Causes of cross domain issues
Cross-Origin Resource Sharing(CORS)
Cross-domain problems selenium , playweight
are often encountered in front-end and back-end projects and automated test codes. This problem does not exist when using python request, curl, postman
non-browser code to send requests.
This is because of the browser's same-origin policy, in order to isolate potentially malicious files, and to defend against crooked attacks, browsers restrict documents or scripts loaded from the same source from interacting with resources from another source.
When using Ajax, Axios
to send a request, unless the domain name and port number of the current host are the same as the domain name port number of the service program, a CORS
cross-domain error will occur and the response cannot be received. Even if the javascript script is running on the local browser, the django service Also running on http://localhost:8000, CORS errors still occur.
On the django server side, there are two ways to solve CORS
the problem
Solution 1: Modify the request header through custom middleware
In the myproject/app/ directory, create a new cors.py file
class CorsMiddleware(object):
def process_response(self, req, resp):
response["Access-Control-Allow-Origin"] = "*"
return response
This class is used to add an Access-Control-Allow-Origin:* parameter to each django request, but it needs to be added to the list of middleware classes: in settings.py first,
MIDDLEWARE_CLASSES = (
#...
'app.CorsMiddleware'
)
You can also add more header parameters through this custom middleware class.
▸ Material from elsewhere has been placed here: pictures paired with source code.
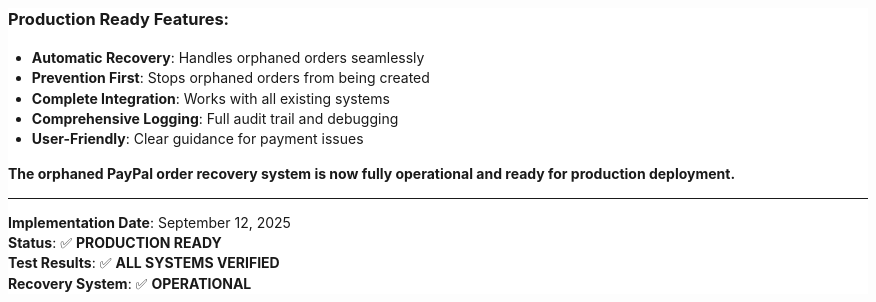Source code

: ### **Production Ready Features:**
- **Automatic Recovery**: Handles orphaned orders seamlessly
- **Prevention First**: Stops orphaned orders from being created
- **Complete Integration**: Works with all existing systems
- **Comprehensive Logging**: Full audit trail and debugging
- **User-Friendly**: Clear guidance for payment issues

**The orphaned PayPal order recovery system is now fully operational and ready for production deployment.**

---

**Implementation Date**: September 12, 2025  
**Status**: ✅ **PRODUCTION READY**  
**Test Results**: ✅ **ALL SYSTEMS VERIFIED**  
**Recovery System**: ✅ **OPERATIONAL**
Solution 2: Implemented through the django-cors-headers library
It is realized through the third-party library django-cors-headers library, and the steps are as follows
1) Install
pip install django-cors-headers
2) Modify the settings.py configuration file
add to application list
INSTALLED_APPS = (
##...
'corsheaders'
)
Add middleware listcorsheaders.middleware.CorsMiddleware
MIDDLEWARE = [
'django.middleware.security.SecurityMiddleware',
'django.contrib.sessions.middleware.SessionMiddleware',
'django.middleware.common.CommonMiddleware',
'django.middleware.csrf.CsrfViewMiddleware',
'corsheaders.middleware.CorsMiddleware',
......
Then, add the following configuration to allow all domain access
CORS_ORIGIN_ALLOW_ALL = True
Alternatively, allow certain domains to access
CORS_ORIGIN_ALLOW_ALL = False
# 允许域名加入白名单
CORS_ORIGIN_WHITELIST = (
'http//:localhost:8000',
)
illustrate
In the test environment, all domains can be allowed to access to avoid CORS problems. In the production environment, the front-end and back-end separation projects should usually be deployed in the same domain. If cross-domain is really required, add the front-end domain name to the whitelist
configuration CORS_ORIGIN_WHITELIST
item In, access from other domains is prohibited.